▶ Dataset excerpts:
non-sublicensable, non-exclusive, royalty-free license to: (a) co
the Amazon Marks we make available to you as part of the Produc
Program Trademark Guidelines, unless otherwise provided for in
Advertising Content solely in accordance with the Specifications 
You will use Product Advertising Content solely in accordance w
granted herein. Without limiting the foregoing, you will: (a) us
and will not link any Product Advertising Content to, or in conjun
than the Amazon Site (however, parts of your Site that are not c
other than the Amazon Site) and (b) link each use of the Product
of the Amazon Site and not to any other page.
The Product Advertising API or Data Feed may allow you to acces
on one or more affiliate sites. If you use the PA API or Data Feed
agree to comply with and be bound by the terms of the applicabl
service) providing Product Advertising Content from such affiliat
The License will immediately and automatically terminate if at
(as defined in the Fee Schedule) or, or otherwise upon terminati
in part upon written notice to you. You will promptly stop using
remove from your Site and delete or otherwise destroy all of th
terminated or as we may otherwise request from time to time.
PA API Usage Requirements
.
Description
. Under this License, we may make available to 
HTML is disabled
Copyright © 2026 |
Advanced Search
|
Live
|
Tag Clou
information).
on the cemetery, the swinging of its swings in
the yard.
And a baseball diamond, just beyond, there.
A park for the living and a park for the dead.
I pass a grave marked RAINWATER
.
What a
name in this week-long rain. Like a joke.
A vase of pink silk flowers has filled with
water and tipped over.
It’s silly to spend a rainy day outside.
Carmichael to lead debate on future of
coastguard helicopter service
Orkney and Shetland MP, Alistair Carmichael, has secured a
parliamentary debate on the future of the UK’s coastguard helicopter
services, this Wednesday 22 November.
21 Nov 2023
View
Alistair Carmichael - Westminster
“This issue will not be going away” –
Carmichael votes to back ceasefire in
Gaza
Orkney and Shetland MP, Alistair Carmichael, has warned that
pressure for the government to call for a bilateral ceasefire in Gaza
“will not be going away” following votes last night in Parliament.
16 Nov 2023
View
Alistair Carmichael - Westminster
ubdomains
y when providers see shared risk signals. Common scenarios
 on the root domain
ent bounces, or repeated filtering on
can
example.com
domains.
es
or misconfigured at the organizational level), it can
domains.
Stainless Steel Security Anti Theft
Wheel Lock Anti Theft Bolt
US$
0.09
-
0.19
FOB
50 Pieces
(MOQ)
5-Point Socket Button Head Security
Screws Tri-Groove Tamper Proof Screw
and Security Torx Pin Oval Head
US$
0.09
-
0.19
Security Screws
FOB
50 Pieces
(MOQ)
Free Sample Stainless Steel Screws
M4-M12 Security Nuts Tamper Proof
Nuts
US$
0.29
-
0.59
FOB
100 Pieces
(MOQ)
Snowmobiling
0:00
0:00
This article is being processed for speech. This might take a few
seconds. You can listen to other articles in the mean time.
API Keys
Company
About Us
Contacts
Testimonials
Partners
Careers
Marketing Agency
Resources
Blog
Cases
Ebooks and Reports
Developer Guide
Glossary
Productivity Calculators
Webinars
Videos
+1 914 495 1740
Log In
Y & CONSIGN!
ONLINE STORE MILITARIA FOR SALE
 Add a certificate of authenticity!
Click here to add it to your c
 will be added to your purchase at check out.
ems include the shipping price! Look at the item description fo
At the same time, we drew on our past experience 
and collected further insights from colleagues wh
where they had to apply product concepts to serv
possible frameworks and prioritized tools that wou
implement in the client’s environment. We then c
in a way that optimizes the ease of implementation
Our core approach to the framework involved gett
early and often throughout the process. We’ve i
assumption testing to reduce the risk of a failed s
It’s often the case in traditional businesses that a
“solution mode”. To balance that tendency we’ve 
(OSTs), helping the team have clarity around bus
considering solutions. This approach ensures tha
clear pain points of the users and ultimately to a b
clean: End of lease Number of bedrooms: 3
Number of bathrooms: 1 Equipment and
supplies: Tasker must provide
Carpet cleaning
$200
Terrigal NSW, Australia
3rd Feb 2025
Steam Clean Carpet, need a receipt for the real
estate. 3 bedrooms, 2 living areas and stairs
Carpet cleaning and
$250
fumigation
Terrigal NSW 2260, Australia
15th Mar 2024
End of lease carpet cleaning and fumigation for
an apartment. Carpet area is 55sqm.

▶ THE PROBLEM: Please lay out every line of the items above as a numbered list, dropping any blank lines.

▶ SOLUTION TO THIS EXERCISE:
1. non-sublicensable, non-exclusive, royalty-free license to: (a) co
2. the Amazon Marks we make available to you as part of the Produc
3. Program Trademark Guidelines, unless otherwise provided for in
4. Advertising Content solely in accordance with the Specifications 
5. You will use Product Advertising Content solely in accordance w
6. granted herein. Without limiting the foregoing, you will: (a) us
7. and will not link any Product Advertising Content to, or in conjun
8. than the Amazon Site (however, parts of your Site that are not c
9. other than the Amazon Site) and (b) link each use of the Product
10. of the Amazon Site and not to any other page.
11. The Product Advertising API or Data Feed may allow you to acces
12. on one or more affiliate sites. If you use the PA API or Data Feed
13. agree to comply with and be bound by the terms of the applicabl
14. service) providing Product Advertising Content from such affiliat
15. The License will immediately and automatically terminate if at
16. (as defined in the Fee Schedule) or, or otherwise upon terminati
17. in part upon written notice to you. You will promptly stop using
18. remove from your Site and delete or otherwise destroy all of th
19. terminated or as we may otherwise request from time to time.
20. PA API Usage Requirements
21. .
22. Description
23. . Under this License, we may make available to 
24. HTML is disabled
25. Copyright © 2026 |
26. Advanced Search
27. |
28. Live
29. |
30. Tag Clou
31. information).
32. on the cemetery, the swinging of its swings in
33. the yard.
34. And a baseball diamond, just beyond, there.
35. A park for the living and a park for the dead.
36. I pass a grave marked RAINWATER
37. .
38. What a
39. name in this week-long rain. Like a joke.
40. A vase of pink silk flowers has filled with
41. water and tipped over.
42. It’s silly to spend a rainy day outside.
43. Carmichael to lead debate on future of
44. coastguard helicopter service
45. Orkney and Shetland MP, Alistair Carmichael, has secured a
46. parliamentary debate on the future of the UK’s coastguard helicopter
47. services, this Wednesday 22 November.
48. 21 Nov 2023
49. View
50. Alistair Carmichael - Westminster
51. “This issue will not be going away” –
52. Carmichael votes to back ceasefire in
53. Gaza
54. Orkney and Shetland MP, Alistair Carmichael, has warned that
55. pressure for the government to call for a bilateral ceasefire in Gaza
56. “will not be going away” following votes last night in Parliament.
57. 16 Nov 2023
58. View
59. Alistair Carmichael - Westminster
60. ubdomains
61. y when providers see shared risk signals. Common scenarios
62.  on the root domain
63. ent bounces, or repeated filtering on
64. can
65. example.com
66. domains.
67. es
68. or misconfigured at the organizational level), it can
69. domains.
70. Stainless Steel Security Anti Theft
71. Wheel Lock Anti Theft Bolt
72. US$
73. 0.09
74. -
75. 0.19
76. FOB
77. 50 Pieces
78. (MOQ)
79. 5-Point Socket Button Head Security
80. Screws Tri-Groove Tamper Proof Screw
81. and Security Torx Pin Oval Head
82. US$
83. 0.09
84. -
85. 0.19
86. Security Screws
87. FOB
88. 50 Pieces
89. (MOQ)
90. Free Sample Stainless Steel Screws
91. M4-M12 Security Nuts Tamper Proof
92. Nuts
93. US$
94. 0.29
95. -
96. 0.59
97. FOB
98. 100 Pieces
99. (MOQ)
100. Snowmobiling
101. 0:00
102. 0:00
103. This article is being processed for speech. This might take a few
104. seconds. You can listen to other articles in the mean time.
105. API Keys
106. Company
107. About Us
108. Contacts
109. Testimonials
110. Partners
111. Careers
112. Marketing Agency
113. Resources
114. Blog
115. Cases
116. Ebooks and Reports
117. Developer Guide
118. Glossary
119. Productivity Calculators
120. Webinars
121. Videos
122. +1 914 495 1740
123. Log In
124. Y & CONSIGN!
125. ONLINE STORE MILITARIA FOR SALE
126.  Add a certificate of authenticity!
127. Click here to add it to your c
128.  will be added to your purchase at check out.
129. ems include the shipping price! Look at the item description fo
130. At the same time, we drew on our past experience 
131. and collected further insights from colleagues wh
132. where they had to apply product concepts to serv
133. possible frameworks and prioritized tools that wou
134. implement in the client’s environment. We then c
135. in a way that optimizes the ease of implementation
136. Our core approach to the framework involved gett
137. early and often throughout the process. We’ve i
138. assumption testing to reduce the risk of a failed s
139. It’s often the case in traditional businesses that a
140. “solution mode”. To balance that tendency we’ve 
141. (OSTs), helping the team have clarity around bus
142. considering solutions. This approach ensures tha
143. clear pain points of the users and ultimately to a b
144. clean: End of lease Number of bedrooms: 3
145. Number of bathrooms: 1 Equipment and
146. supplies: Tasker must provide
147. Carpet cleaning
148. $200
149. Terrigal NSW, Australia
150. 3rd Feb 2025
151. Steam Clean Carpet, need a receipt for the real
152. estate. 3 bedrooms, 2 living areas and stairs
153. Carpet cleaning and
154. $250
155. fumigation
156. Terrigal NSW 2260, Australia
157. 15th Mar 2024
158. End of lease carpet cleaning and fumigation for
159. an apartment. Carpet area is 55sqm.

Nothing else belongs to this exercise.